クラインフェルター症候群である場合、多くの人がふつうに充実した人生を送っています。そのことを考えれば、生まれてくる子どもの利益に訴えて妊娠中絶を正当化することは難しいでしょう

一方で、女性とそのパートナーが妊娠継続か中絶かの選択の権利をもつことを私たちの多くは認めています。それぞれのカップルには個別の事情がありますし、カップルには中絶を選択する「権利」があるという考え方は広く受けられています。

主治医としても、最終的にはカップルの自立的な選択を受けいれるか、どうしてもカップルの選択を容認できない場合は、ほかの施設や専門家への紹介をおこなうかの選択をせまられます

しかし遺伝カウンセリングの原則にたちかえるかぎり、個人的な倫理や道徳を押しつけることは禁忌とされていますし、クライエントを最終的には受容せざるをえないのでしょう。世のなかにはいろいろな選択があるのだという一種の諦念のもとで、ご夫婦の最終的な決断を尊重することになります。

出生前診断がこういった疾患をみつけだして、カップルだけでなく医療者すらも不条理な状況におとしこんでしまう場合があります。出生前診断が本当に意味のある検査であるか考えこんでしまいます。

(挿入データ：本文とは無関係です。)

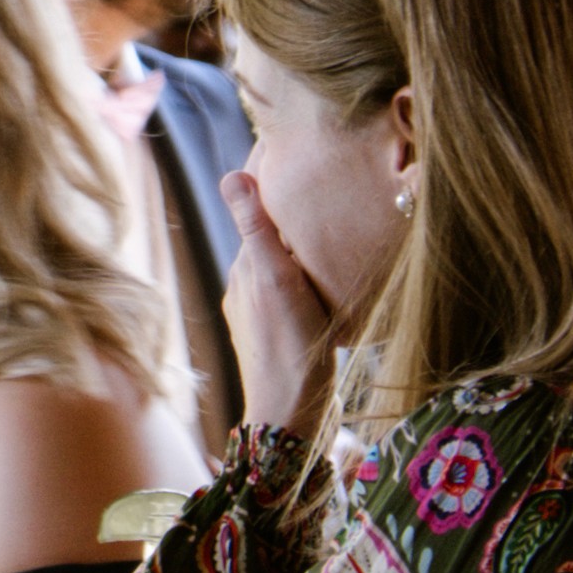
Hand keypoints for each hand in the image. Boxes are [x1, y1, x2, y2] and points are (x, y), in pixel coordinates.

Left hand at [221, 167, 348, 439]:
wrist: (294, 422)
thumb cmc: (291, 352)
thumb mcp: (277, 282)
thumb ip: (258, 231)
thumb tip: (233, 174)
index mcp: (246, 270)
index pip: (260, 214)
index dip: (275, 184)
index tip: (295, 150)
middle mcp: (248, 289)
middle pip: (273, 239)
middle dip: (293, 213)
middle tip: (328, 181)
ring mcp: (264, 315)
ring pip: (286, 267)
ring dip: (305, 249)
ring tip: (338, 227)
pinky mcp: (284, 337)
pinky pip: (297, 294)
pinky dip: (313, 278)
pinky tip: (336, 281)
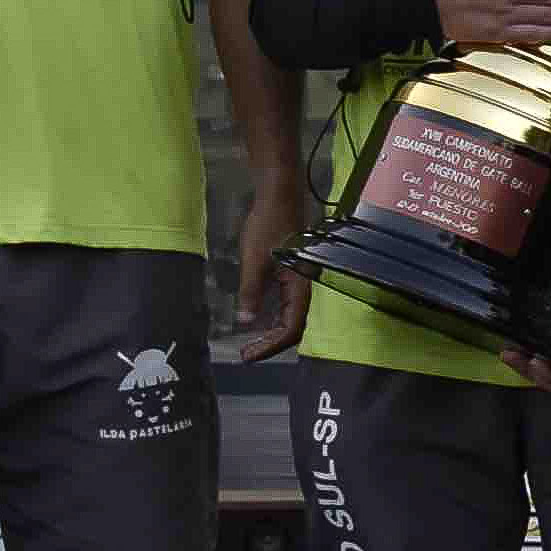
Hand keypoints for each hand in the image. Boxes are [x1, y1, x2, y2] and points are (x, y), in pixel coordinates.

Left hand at [228, 172, 307, 362]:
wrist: (280, 194)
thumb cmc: (268, 224)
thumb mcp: (254, 260)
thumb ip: (251, 292)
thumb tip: (246, 321)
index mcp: (300, 284)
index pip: (291, 327)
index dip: (271, 346)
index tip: (249, 355)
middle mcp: (305, 285)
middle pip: (295, 326)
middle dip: (272, 344)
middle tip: (247, 354)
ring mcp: (300, 279)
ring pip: (292, 316)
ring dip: (272, 332)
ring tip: (252, 343)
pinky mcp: (293, 272)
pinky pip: (287, 303)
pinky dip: (274, 317)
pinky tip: (260, 318)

すこしでも安心したくて受けた検査が、まったくちがう当惑や苦悩を引きおこすことがあるのです。

あいまいな情報で決断しなければならない苦悩

ケース3:赤ちゃんに「脳梁形成不全」が見つかったカップル

胎児に脳室拡大が見つかったため当院を紹介されてきた妊娠20週すぎの妊婦さんの例です。このかたは繰りかえす流産の既往があったため、今回は妊娠初期に胎児の染色体検査をおこない、正常であることが確認されていました。

超音波による精密検査で、両側の脳室の拡大があり、それと関連した脳梁の形成が悪いことを認めました。しかしそれ以外の脳の奇形などの存在ははっきりしませんでした。

妊娠20週の胎児の頭は5センチほどの大きさしかないので、画像診断でわかることは限られます。サイトメガロウイルスや風疹といった先天異常をおこすような感染症は陰性という結果でした。追加の検査をおこなおうにも時間的余裕はありません。

おふたりは妊娠を続けるかどうか、かなり迷っている様子でした。中絶をおこなえるのは妊娠21週6日までであり、準備の時間を考えるとこの一両日中に決断しなければならないでしょう。

本人の気持は産むか中絶するかの両端を振り子のようにゆれ動いて、パートナーはとにかく本人の意向をたいじにしたいとのことでした。